Sair dos carris sem descarrilar

Se é muito bom viajar na tranquilidade e segurança dos «caminhos de ferro», é preciso que esses caminhos sejam bem traçados e os carris de 5 ou mais estrelas. Só andar nos cada vez mais velhos carris dá cabo deles e de quem se gasta com eles. Até descarrila a máquina de encarrilar!

«Andar na linha» é sabedoria de todo o tempo – mas também é verdade que a linha apodrece com o tempo. Nem basta limpar a ferrugem. Mais vale renovar a linha inteira, mesmo se apenas são precisos alguns «ajustes justos» ao trajecto original.

Convenhamos que o planeamento da grande viagem da vida não se pode limitar aos velhos traçados nem confiar na aparente solidez. «Carris de 5 estrelas», sim, mas como soberbas rampas de lançamento. Aprendendo com Jesus Cristo, vale a pena avançar com uma «alegoria»:

Existe neste país uma zona misteriosa, quase sem pontos cardiais, a que podemos dar o nome vago de «Administração da CP». Uma coisa que também se considera «serviço público» mas que nem é serviço nem público. Diz que tem utentes, mas cada vez menos se interessa por inter-agir com eles. Reclamações legítimas caem no silêncio misterioso e não há melhor sorte para o empenho construtivo de judiciosas sugestões. Por outro lado, preferimos queixumes longos em longas filas de espera – a ter o trabalho produtivo de reclamações bem fundamentadas ou discussão pública «bem educada».

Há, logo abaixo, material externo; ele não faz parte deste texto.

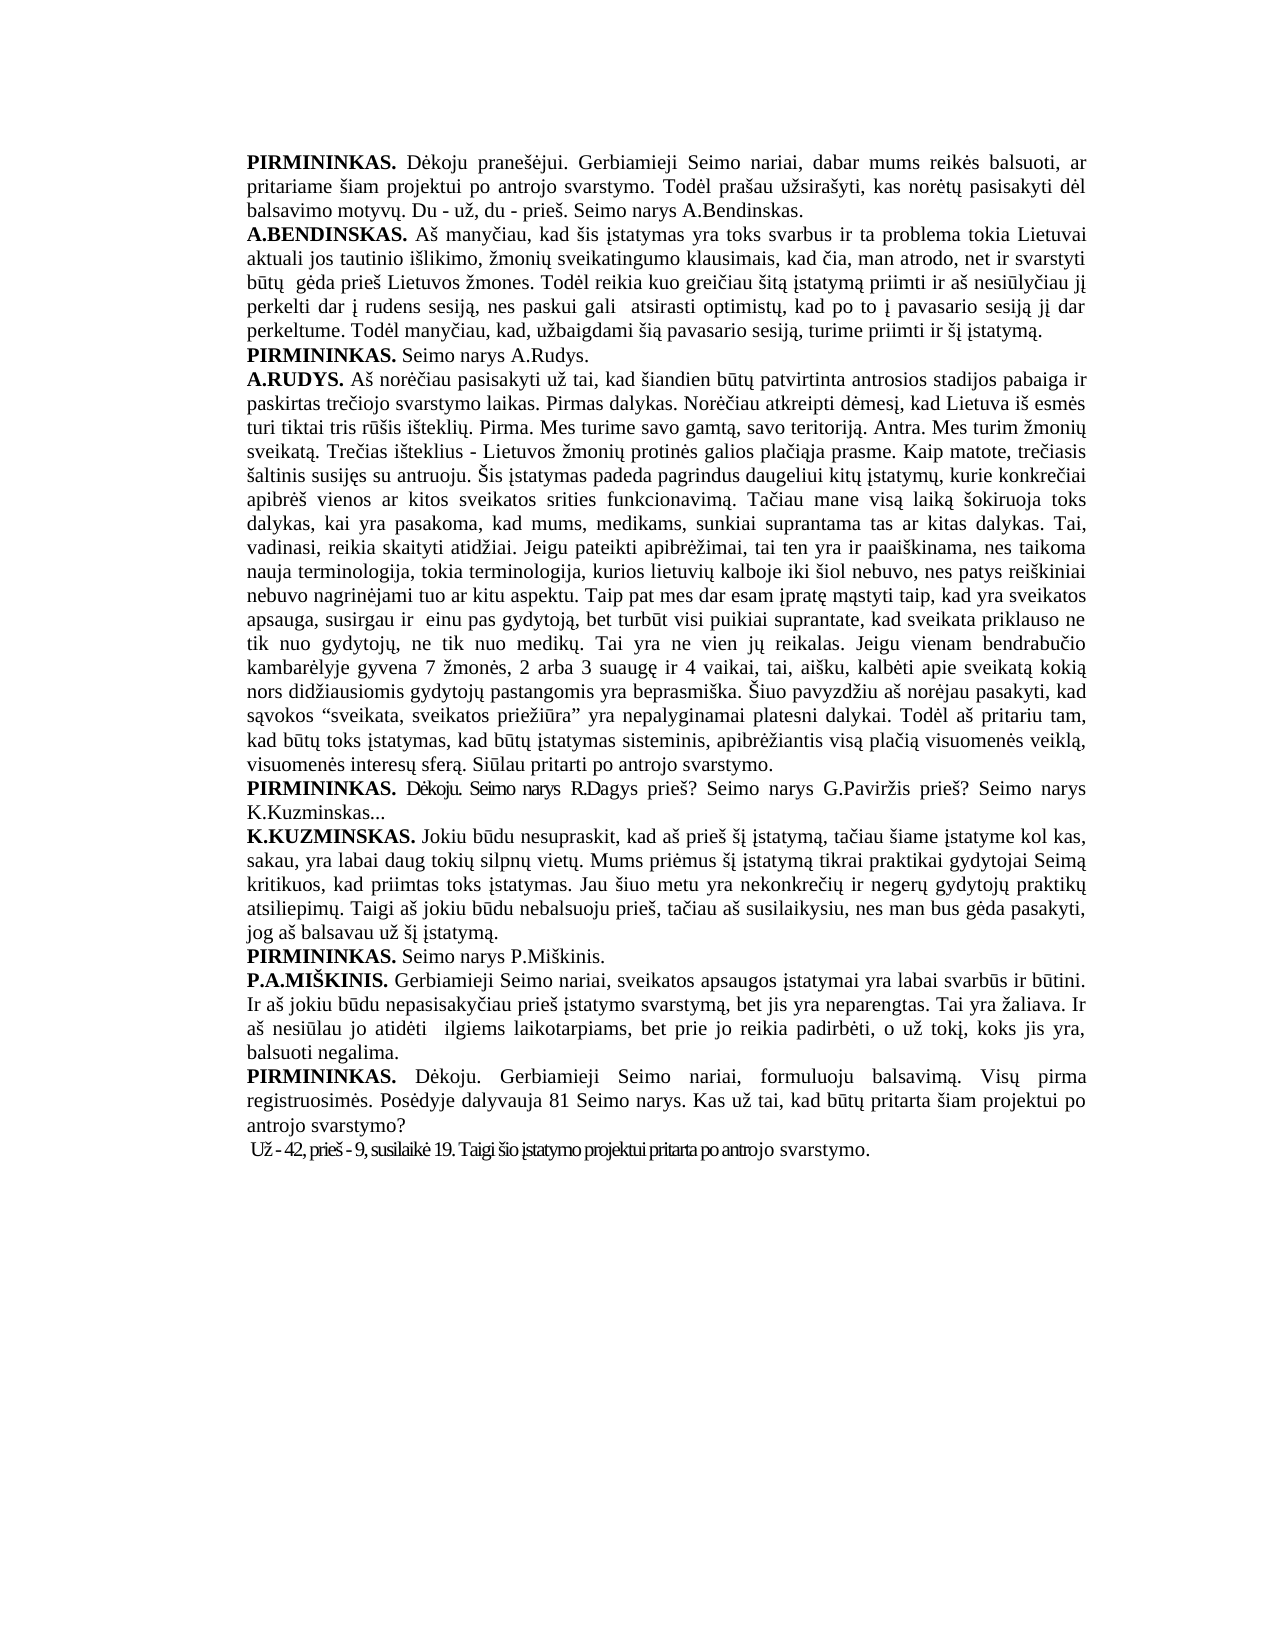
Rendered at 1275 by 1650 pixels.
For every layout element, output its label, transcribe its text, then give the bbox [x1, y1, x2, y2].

text A.BENDINSKAS. Aš manyčiau, kad šis įstatymas yra toks svarbus ir ta problema tokia Lietuvai aktuali jos tautinio išlikimo, žmonių sveikatingumo klausimais, kad čia, man atrodo, net ir svarstyti būtų gėda prieš Lietuvos žmones. Todėl reikia kuo greičiau šitą įstatymą priimti ir aš nesiūlyčiau jį perkelti dar į rudens sesiją, nes paskui gali atsirasti optimistų, kad po to į pavasario sesiją jį dar perkeltume. Todėl manyčiau, kad, užbaigdami šią pavasario sesiją, turime priimti ir šį įstatymą. [247, 222, 1087, 342]
text Už - 42, prieš - 9, susilaikė 19. Taigi šio įstatymo projektui pritarta po antrojo svarstymo. [247, 1137, 1087, 1161]
text PIRMININKAS. Seimo narys P.Miškinis. [247, 944, 1087, 968]
text K.KUZMINSKAS. Jokiu būdu nesupraskit, kad aš prieš šį įstatymą, tačiau šiame įstatyme kol kas, sakau, yra labai daug tokių silpnų vietų. Mums priėmus šį įstatymą tikrai praktikai gydytojai Seimą kritikuos, kad priimtas toks įstatymas. Jau šiuo metu yra nekonkrečių ir negerų gydytojų praktikų atsiliepimų. Taigi aš jokiu būdu nebalsuoju prieš, tačiau aš susilaikysiu, nes man bus gėda pasakyti, jog aš balsavau už šį įstatymą. [247, 824, 1087, 944]
text PIRMININKAS. Dėkoju. Gerbiamieji Seimo nariai, formuluoju balsavimą. Visų pirma registruosimės. Posėdyje dalyvauja 81 Seimo narys. Kas už tai, kad būtų pritarta šiam projektui po antrojo svarstymo? [247, 1064, 1087, 1137]
text A.RUDYS. Aš norėčiau pasisakyti už tai, kad šiandien būtų patvirtinta antrosios stadijos pabaiga ir paskirtas trečiojo svarstymo laikas. Pirmas dalykas. Norėčiau atkreipti dėmesį, kad Lietuva iš esmės turi tiktai tris rūšis išteklių. Pirma. Mes turime savo gamtą, savo teritoriją. Antra. Mes turim žmonių sveikatą. Trečias išteklius - Lietuvos žmonių protinės galios plačiąja prasme. Kaip matote, trečiasis šaltinis susijęs su antruoju. Šis įstatymas padeda pagrindus daugeliui kitų įstatymų, kurie konkrečiai apibrėš vienos ar kitos sveikatos srities funkcionavimą. Tačiau mane visą laiką šokiruoja toks dalykas, kai yra pasakoma, kad mums, medikams, sunkiai suprantama tas ar kitas dalykas. Tai, vadinasi, reikia skaityti atidžiai. Jeigu pateikti apibrėžimai, tai ten yra ir paaiškinama, nes taikoma nauja terminologija, tokia terminologija, kurios lietuvių kalboje iki šiol nebuvo, nes patys reiškiniai nebuvo nagrinėjami tuo ar kitu aspektu. Taip pat mes dar esam įpratę mąstyti taip, kad yra sveikatos apsauga, susirgau ir einu pas gydytoją, bet turbūt visi puikiai suprantate, kad sveikata priklauso ne tik nuo gydytojų, ne tik nuo medikų. Tai yra ne vien jų reikalas. Jeigu vienam bendrabučio kambarėlyje gyvena 7 žmonės, 2 arba 3 suaugę ir 4 vaikai, tai, aišku, kalbėti apie sveikatą kokią nors didžiausiomis gydytojų pastangomis yra beprasmiška. Šiuo pavyzdžiu aš norėjau pasakyti, kad sąvokos “sveikata, sveikatos priežiūra” yra nepalyginamai platesni dalykai. Todėl aš pritariu tam, kad būtų toks įstatymas, kad būtų įstatymas sisteminis, apibrėžiantis visą plačią visuomenės veiklą, visuomenės interesų sferą. Siūlau pritarti po antrojo svarstymo. [247, 367, 1087, 776]
text PIRMININKAS. Seimo narys A.Rudys. [247, 342, 1087, 367]
text PIRMININKAS. Dėkoju pranešėjui. Gerbiamieji Seimo nariai, dabar mums reikės balsuoti, ar pritariame šiam projektui po antrojo svarstymo. Todėl prašau užsirašyti, kas norėtų pasisakyti dėl balsavimo motyvų. Du - už, du - prieš. Seimo narys A.Bendinskas. [247, 150, 1087, 222]
text P.A.MIŠKINIS. Gerbiamieji Seimo nariai, sveikatos apsaugos įstatymai yra labai svarbūs ir būtini. Ir aš jokiu būdu nepasisakyčiau prieš įstatymo svarstymą, bet jis yra neparengtas. Tai yra žaliava. Ir aš nesiūlau jo atidėti ilgiems laikotarpiams, bet prie jo reikia padirbėti, o už tokį, koks jis yra, balsuoti negalima. [247, 968, 1087, 1064]
text PIRMININKAS. Dėkoju. Seimo narys R.Dagys prieš? Seimo narys G.Paviržis prieš? Seimo narys K.Kuzminskas... [247, 776, 1087, 824]
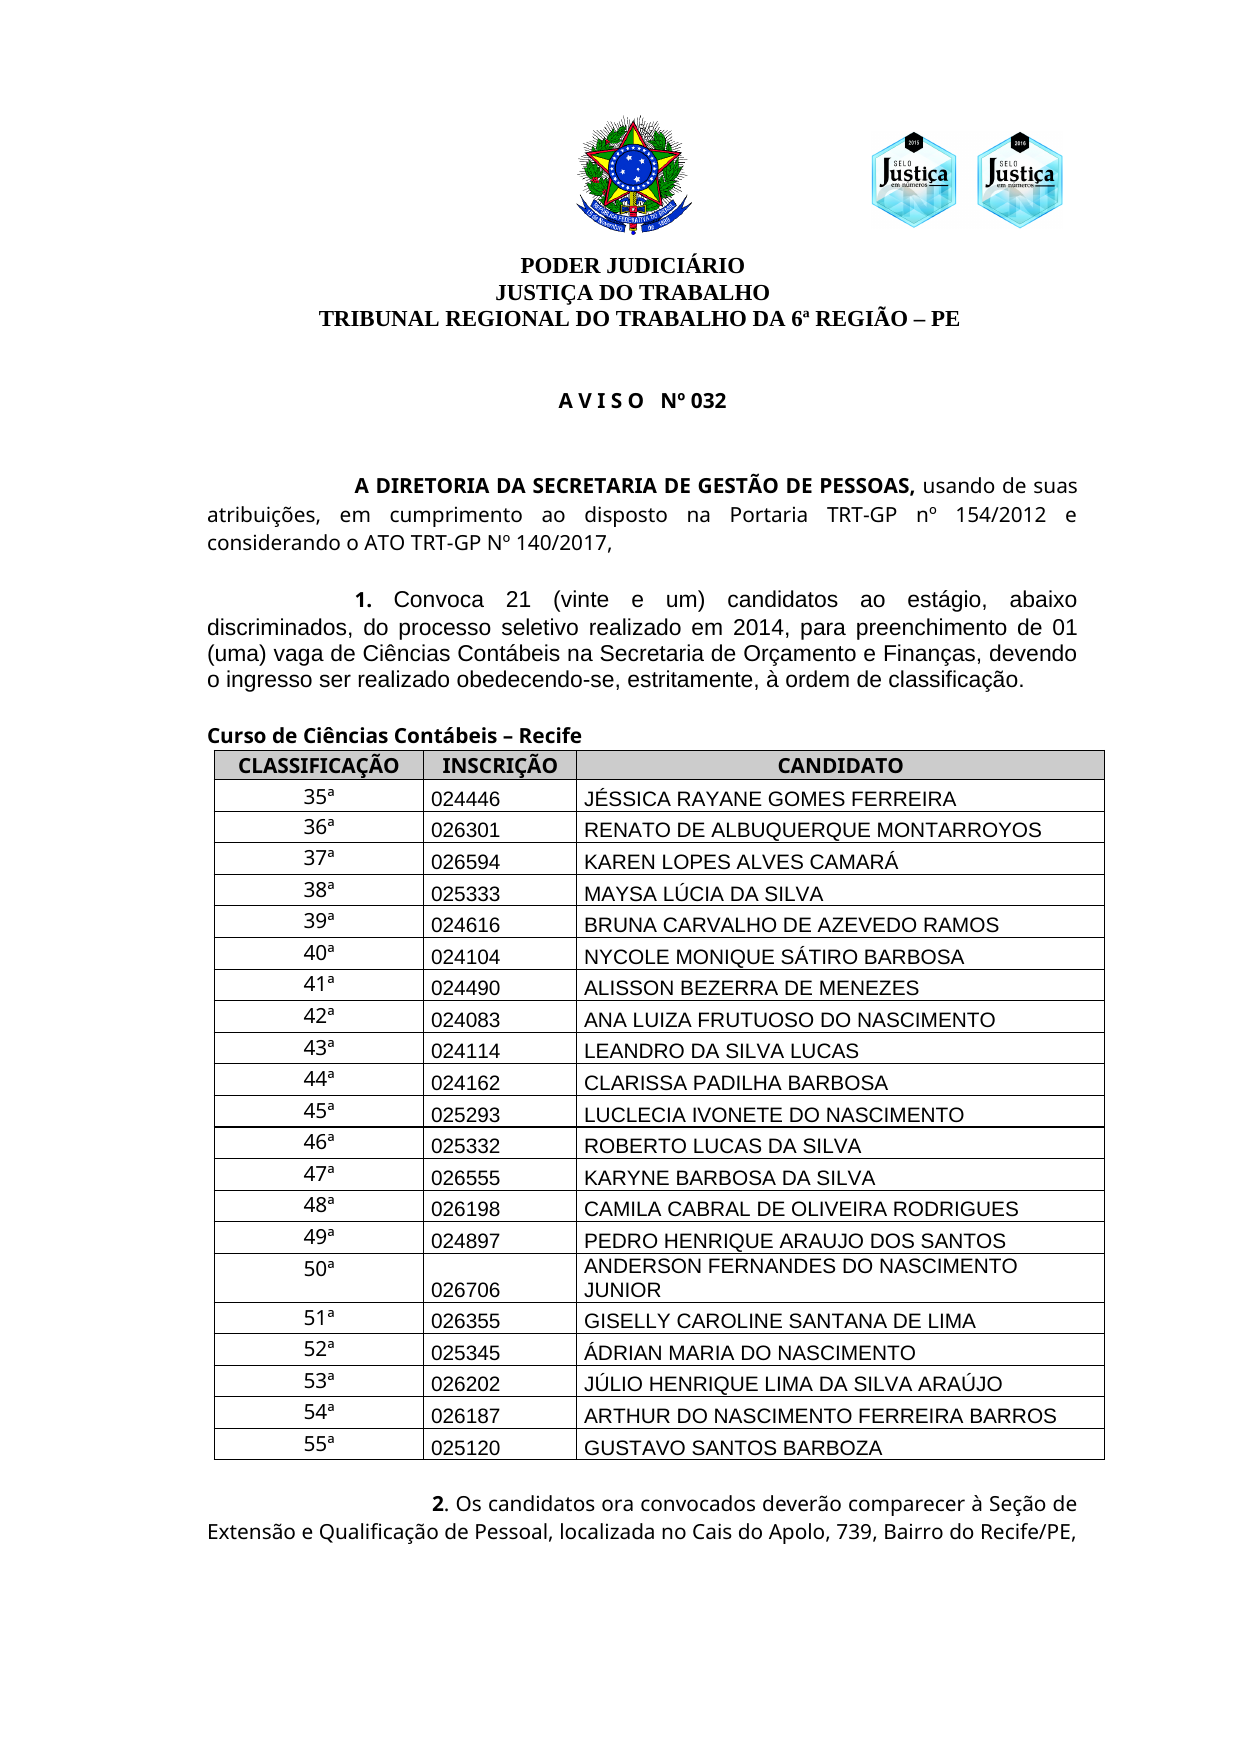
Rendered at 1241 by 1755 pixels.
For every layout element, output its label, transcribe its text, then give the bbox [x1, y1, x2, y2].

É isso: «Os caminhos de ferro portugueses» transformaram-se na alegoria dos «caminhos da vida dos portugueses»…

Onde vai a defesa do ambiente e segurança rodoviária, com o falhado transporte de automóveis e camiões? Onde vai a boa comunicação com os vizinhos e o reconhecimento dos valores específicos do seu nível de civilização? Até as velhas linhas da CP nos isolam de cidades com grande valor cultural como Santiago, Salamanca ou Sevilha – e que nos abriam mais caminhos aquém e além Pirenéus.

Os factores culturais perdem força, se a inter-acção é dificultada. Daí que o sector público e o privado são chamados a contribuir, com as capacidades próprias, para o bem-estar da sociedade concretizável no bem de cada pessoa.

Trabalhar como pessoa é trabalhar com prazer e ver como foi positivo, e reconhecido, o contributo para a melhoria da qualidade de vida para além do nosso tempo, fruto de quem dedica ao bem da Humanidade toda a capacidade de «serviço» – conceito velho mas criativo por natureza, não podendo ganhar ferrugem…

É universalmente reconhecida a importância do transporte ferroviário, que potencia a segurança e eficácia de todos os outros meios de transporte. Nele, podemos conviver, apreciar a paisagem, descansar, brincar, trabalhar… tranquilamente, com rapidez e pontualidade (estamos numa alegoria!). Facilita o salutar exercício de conhecer melhor as pessoas e também de meditar no que a vida atrapalhada nos esconde ou faz esquecer. Se os professores, médicos, sacerdotes… e sobretudo os políticos usassem mais o transporte público! Certamente que as aulas, os negócios, as leis, os planos do Governo e os serviços religiosos (rituais, homilias, catequeses…) dariam melhor resposta aos problemas da vida com o realismo da «aprendizagem no terreno».

É bom viajar na vida com alegria e segurança – mas será que sabemos sair dos carris velhos e desajustados?